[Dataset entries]

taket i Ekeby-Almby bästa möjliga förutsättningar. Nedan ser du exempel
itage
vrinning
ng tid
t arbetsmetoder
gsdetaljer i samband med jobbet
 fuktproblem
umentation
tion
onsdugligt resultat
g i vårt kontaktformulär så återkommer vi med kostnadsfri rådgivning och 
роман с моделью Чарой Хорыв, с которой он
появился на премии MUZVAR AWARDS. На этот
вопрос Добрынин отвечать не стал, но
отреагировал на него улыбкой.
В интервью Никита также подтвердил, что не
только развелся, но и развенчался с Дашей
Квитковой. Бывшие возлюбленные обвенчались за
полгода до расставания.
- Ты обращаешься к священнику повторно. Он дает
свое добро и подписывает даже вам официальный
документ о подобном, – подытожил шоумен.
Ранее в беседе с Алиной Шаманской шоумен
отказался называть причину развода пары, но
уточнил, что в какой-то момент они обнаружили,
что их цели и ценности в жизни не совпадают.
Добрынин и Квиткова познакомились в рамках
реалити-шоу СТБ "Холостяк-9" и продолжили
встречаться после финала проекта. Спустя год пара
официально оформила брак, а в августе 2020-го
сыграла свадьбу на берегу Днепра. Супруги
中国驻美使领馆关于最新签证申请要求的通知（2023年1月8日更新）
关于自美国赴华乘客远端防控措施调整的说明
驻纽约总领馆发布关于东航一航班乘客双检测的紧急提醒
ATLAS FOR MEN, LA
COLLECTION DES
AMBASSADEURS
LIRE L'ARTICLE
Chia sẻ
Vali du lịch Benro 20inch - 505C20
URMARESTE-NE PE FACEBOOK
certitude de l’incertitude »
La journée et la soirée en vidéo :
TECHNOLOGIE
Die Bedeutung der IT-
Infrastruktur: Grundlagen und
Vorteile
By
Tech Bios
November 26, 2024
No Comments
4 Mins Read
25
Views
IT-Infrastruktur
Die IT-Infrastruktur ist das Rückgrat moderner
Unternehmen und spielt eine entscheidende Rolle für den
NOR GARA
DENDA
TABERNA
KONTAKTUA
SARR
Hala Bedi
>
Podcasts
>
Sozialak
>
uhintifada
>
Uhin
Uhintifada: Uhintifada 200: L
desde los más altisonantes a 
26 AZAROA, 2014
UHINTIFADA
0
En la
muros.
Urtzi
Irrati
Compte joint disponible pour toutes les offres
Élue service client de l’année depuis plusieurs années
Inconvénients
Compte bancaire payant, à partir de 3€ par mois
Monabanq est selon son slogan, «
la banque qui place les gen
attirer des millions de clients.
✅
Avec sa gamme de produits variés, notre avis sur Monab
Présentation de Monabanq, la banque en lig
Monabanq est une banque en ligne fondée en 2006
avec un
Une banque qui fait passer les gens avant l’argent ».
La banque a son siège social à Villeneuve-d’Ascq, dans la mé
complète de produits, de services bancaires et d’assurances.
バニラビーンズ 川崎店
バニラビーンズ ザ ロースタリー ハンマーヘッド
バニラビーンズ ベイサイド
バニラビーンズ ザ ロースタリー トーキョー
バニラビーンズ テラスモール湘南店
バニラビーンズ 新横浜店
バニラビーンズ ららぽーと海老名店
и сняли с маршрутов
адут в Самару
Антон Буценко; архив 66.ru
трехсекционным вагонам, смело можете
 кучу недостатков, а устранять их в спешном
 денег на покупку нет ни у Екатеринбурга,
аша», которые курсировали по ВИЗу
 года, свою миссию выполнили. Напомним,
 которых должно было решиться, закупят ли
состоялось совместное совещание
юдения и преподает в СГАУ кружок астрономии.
---
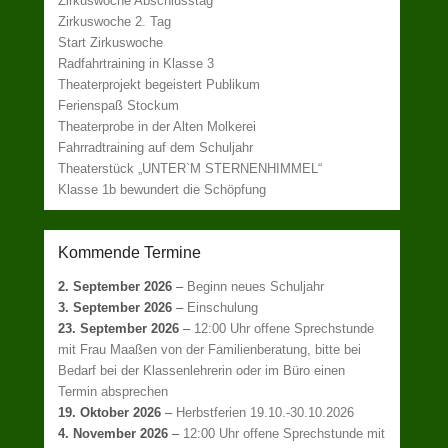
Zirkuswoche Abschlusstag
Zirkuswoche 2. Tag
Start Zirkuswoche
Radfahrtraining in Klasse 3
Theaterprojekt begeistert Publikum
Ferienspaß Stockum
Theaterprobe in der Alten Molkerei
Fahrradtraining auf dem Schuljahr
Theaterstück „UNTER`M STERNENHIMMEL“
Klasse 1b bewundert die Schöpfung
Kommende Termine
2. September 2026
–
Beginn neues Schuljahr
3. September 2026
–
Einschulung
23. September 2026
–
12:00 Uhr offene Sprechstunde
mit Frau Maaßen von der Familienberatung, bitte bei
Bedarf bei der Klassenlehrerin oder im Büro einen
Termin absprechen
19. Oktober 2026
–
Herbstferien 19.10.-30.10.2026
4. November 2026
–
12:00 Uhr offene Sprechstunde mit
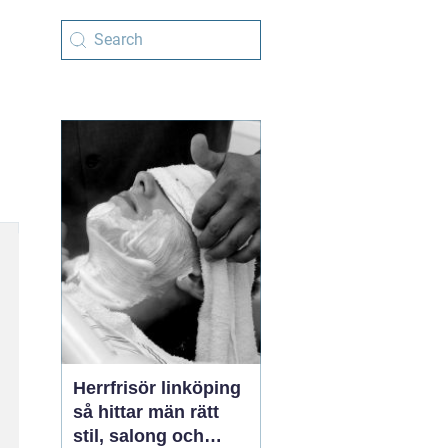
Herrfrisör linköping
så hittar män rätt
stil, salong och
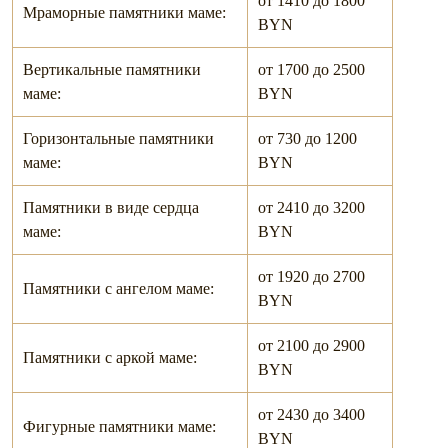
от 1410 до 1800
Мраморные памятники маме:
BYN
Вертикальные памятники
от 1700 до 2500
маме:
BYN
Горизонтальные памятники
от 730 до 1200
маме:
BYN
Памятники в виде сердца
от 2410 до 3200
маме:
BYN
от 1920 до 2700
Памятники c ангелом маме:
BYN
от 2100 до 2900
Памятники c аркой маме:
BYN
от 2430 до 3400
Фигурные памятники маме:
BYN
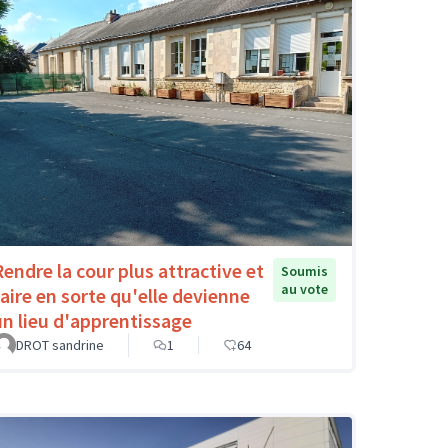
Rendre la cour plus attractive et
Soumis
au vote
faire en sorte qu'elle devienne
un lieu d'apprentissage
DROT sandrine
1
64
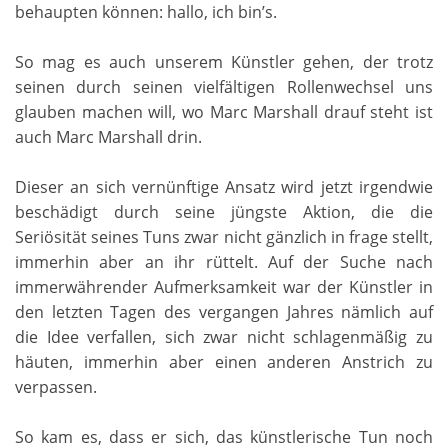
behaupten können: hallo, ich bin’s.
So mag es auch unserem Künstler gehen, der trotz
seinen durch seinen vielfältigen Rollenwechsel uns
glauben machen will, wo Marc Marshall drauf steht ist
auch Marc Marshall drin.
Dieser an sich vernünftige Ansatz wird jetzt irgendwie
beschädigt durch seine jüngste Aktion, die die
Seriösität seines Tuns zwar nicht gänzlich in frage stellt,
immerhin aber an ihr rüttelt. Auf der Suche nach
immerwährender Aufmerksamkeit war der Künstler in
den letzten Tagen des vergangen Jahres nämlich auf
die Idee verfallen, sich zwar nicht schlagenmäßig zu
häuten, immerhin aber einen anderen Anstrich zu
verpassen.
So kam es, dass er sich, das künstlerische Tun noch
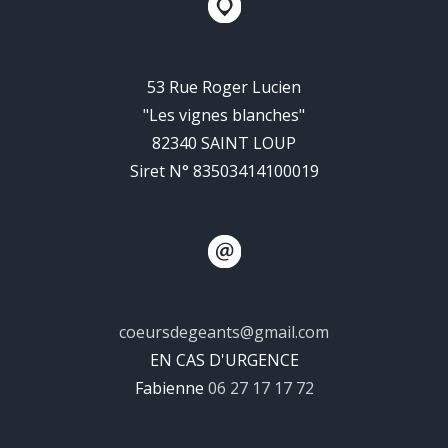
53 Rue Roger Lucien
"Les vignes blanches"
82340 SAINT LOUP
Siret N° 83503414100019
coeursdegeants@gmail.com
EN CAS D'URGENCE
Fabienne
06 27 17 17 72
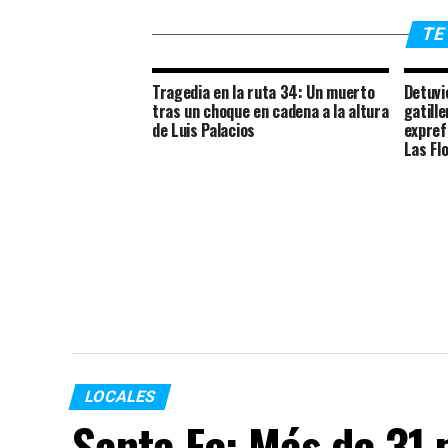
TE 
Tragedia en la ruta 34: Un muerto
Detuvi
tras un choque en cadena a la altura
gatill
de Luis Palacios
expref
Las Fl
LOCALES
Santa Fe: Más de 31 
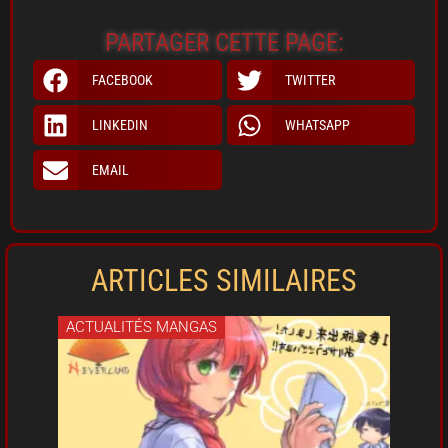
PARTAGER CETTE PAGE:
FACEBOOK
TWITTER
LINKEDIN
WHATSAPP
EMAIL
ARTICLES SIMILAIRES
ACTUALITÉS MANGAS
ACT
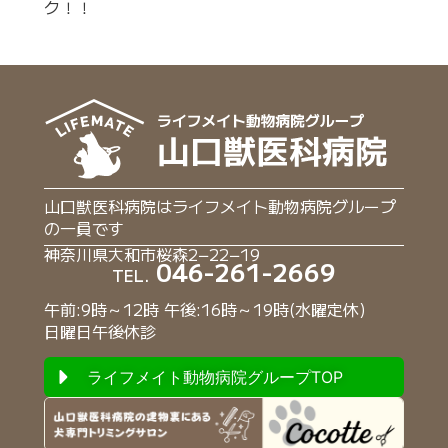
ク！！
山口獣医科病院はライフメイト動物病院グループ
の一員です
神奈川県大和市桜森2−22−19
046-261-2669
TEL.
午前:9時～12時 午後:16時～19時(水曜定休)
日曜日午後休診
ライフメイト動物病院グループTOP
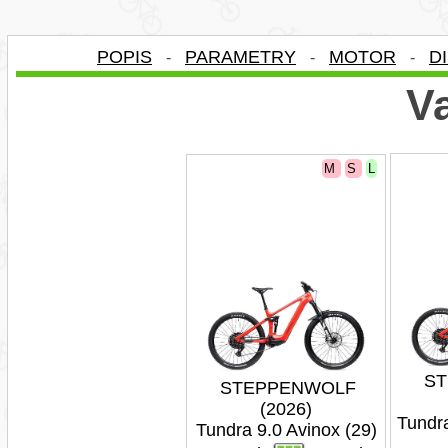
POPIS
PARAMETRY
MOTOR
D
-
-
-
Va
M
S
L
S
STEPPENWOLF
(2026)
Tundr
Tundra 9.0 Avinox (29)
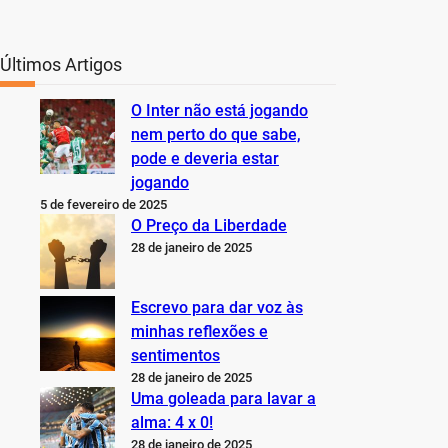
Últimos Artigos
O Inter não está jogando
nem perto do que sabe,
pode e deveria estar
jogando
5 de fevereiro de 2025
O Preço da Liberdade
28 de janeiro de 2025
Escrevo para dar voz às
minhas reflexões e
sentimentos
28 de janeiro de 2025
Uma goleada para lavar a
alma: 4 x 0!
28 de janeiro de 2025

### WHAT YOU ARE ASKED TO DO
Reproduce the lines starting with the one that contains "taket i Ekeby-Almby" and continuing through the one that contains "No Comments", both included, with every character unchanged.

### TASK RESPONSE
taket i Ekeby-Almby bästa möjliga förutsättningar. Nedan ser du exempel
itage
vrinning
ng tid
t arbetsmetoder
gsdetaljer i samband med jobbet
 fuktproblem
umentation
tion
onsdugligt resultat
g i vårt kontaktformulär så återkommer vi med kostnadsfri rådgivning och 
роман с моделью Чарой Хорыв, с которой он
появился на премии MUZVAR AWARDS. На этот
вопрос Добрынин отвечать не стал, но
отреагировал на него улыбкой.
В интервью Никита также подтвердил, что не
только развелся, но и развенчался с Дашей
Квитковой. Бывшие возлюбленные обвенчались за
полгода до расставания.
- Ты обращаешься к священнику повторно. Он дает
свое добро и подписывает даже вам официальный
документ о подобном, – подытожил шоумен.
Ранее в беседе с Алиной Шаманской шоумен
отказался называть причину развода пары, но
уточнил, что в какой-то момент они обнаружили,
что их цели и ценности в жизни не совпадают.
Добрынин и Квиткова познакомились в рамках
реалити-шоу СТБ "Холостяк-9" и продолжили
встречаться после финала проекта. Спустя год пара
официально оформила брак, а в августе 2020-го
сыграла свадьбу на берегу Днепра. Супруги
中国驻美使领馆关于最新签证申请要求的通知（2023年1月8日更新）
关于自美国赴华乘客远端防控措施调整的说明
驻纽约总领馆发布关于东航一航班乘客双检测的紧急提醒
ATLAS FOR MEN, LA
COLLECTION DES
AMBASSADEURS
LIRE L'ARTICLE
Chia sẻ
Vali du lịch Benro 20inch - 505C20
URMARESTE-NE PE FACEBOOK
certitude de l’incertitude »
La journée et la soirée en vidéo :
TECHNOLOGIE
Die Bedeutung der IT-
Infrastruktur: Grundlagen und
Vorteile
By
Tech Bios
November 26, 2024
No Comments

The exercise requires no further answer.